As Allasyn Benjamin describes her job duties, it is suggested that she is responsible for making the trains run on time. But instead of railroad schedules, she must juggle the recovery routes of people hurt at their workplaces. She is the workers' compensation liaison for Fort Wayne Orthopedics.
Benjamin coordinates and communicates a patient's evaluation or treatment at FWO and its OrthoStat clinics with that person's employer, its compensation insurance provider and those companies' nurse case manager.
“I basically track them for the entire visit. I have a chart system in my office so that I never lose them,” she said at FWO's offices along West Jefferson Boulevard.
“She treats the patient like they're her family member. She is kind, compassionate,” said Geralyn Hagenbush, clinical manager for FWO and a registered nurse and certified orthopedic nurse.
“As far as communicating with the case manager, she's on top of it,” Hagenbush said. “She calls them that day or within 24 hours (of a patient visit) and makes sure the company knows what the treatment plan is. And that is crucial ... because you want consistency and continuity of care.”
Many of the workers' compensation patients are production employees at manufacturing plants, Benjamin said. Others have included police officers, firefighters, teachers and nurses.
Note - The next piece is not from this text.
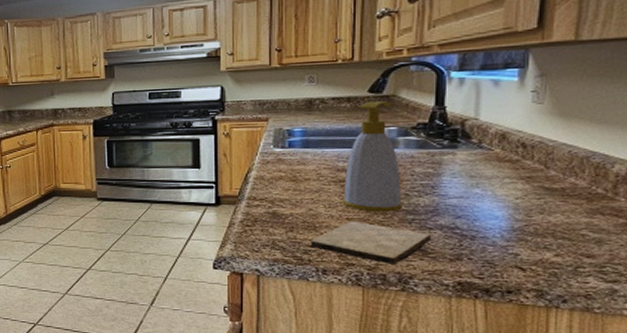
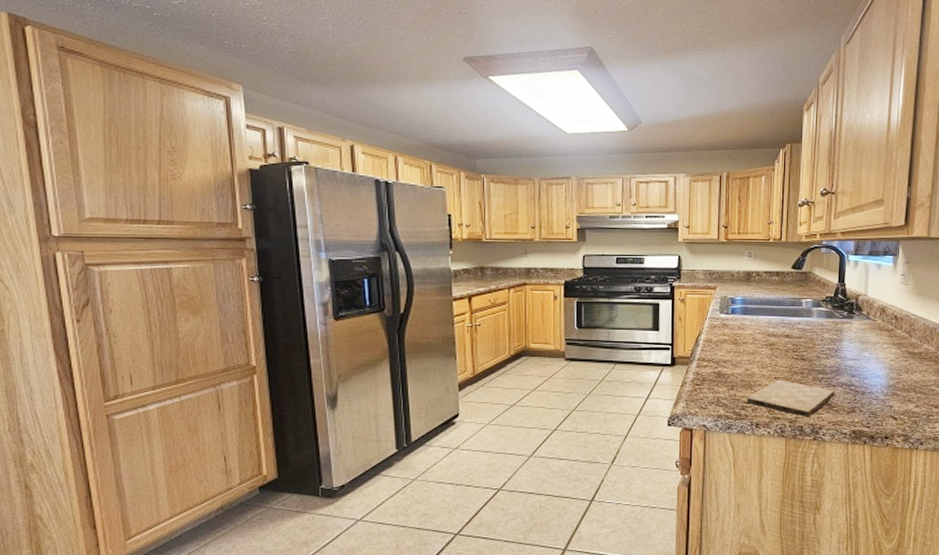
soap bottle: present [342,101,402,212] -> none [771,277,815,372]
“We see anything from simple ankle sprains or repetitive-use injuries to a patient who had a crush injury or a finger amputation,” she said.
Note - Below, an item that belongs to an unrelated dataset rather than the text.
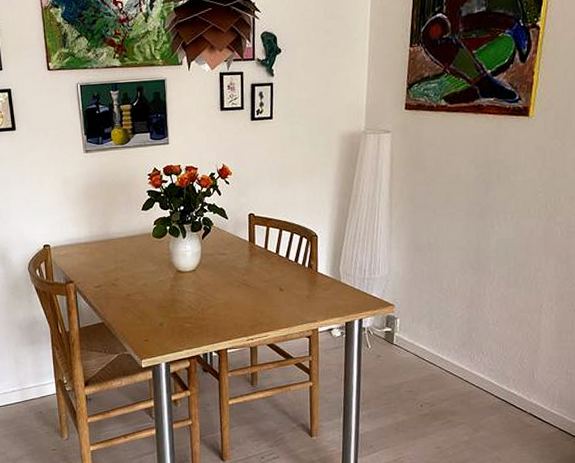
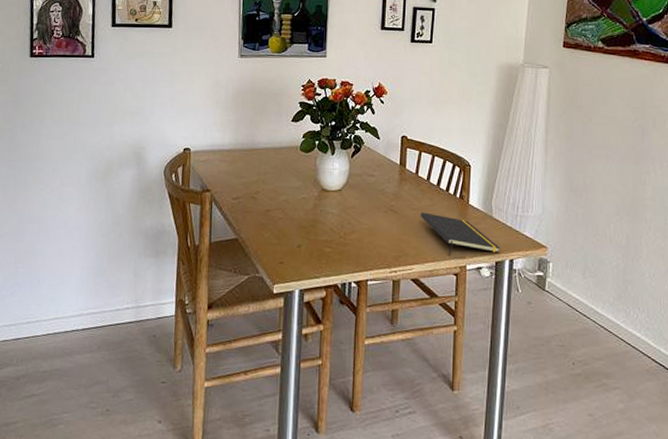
notepad: none [271,283,349,321] -> present [420,212,500,256]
Benjamin acknowledged that her job has “a negative connotation to it.” Workers' compensation systems – the employee benefits for medical costs and lost wages, the insurance rates charged to employers and the question of whether compensation systems should tilt in favor of employers or employees – have been fought over since state compensation laws emerged in the early 1900s.
In 2015, the investigative news organization ProPublica compared benefits state by state. The average minimum compensation for the loss of a worker's index finger was more than $95,700 in Oregon, about $24,300 in Indiana and roughly $6,700 in Maryland.
Benjamin said one of her goals “is to help make everyone feel a little more comfortable with work comp in general – just letting them know it really isn't as scary as it seems.”
Hagenbush said: “You have to be really detail-oriented with this job, and Allasyn does an awesome job with that. She makes sure that all her t's are crossed and her i's are dotted.”
Benjamin sometimes has to tell an employer that a patient should not resume the type of work that caused or aggravated an injury or ailment. “It's a difficult conversation, but it does happen,” she said.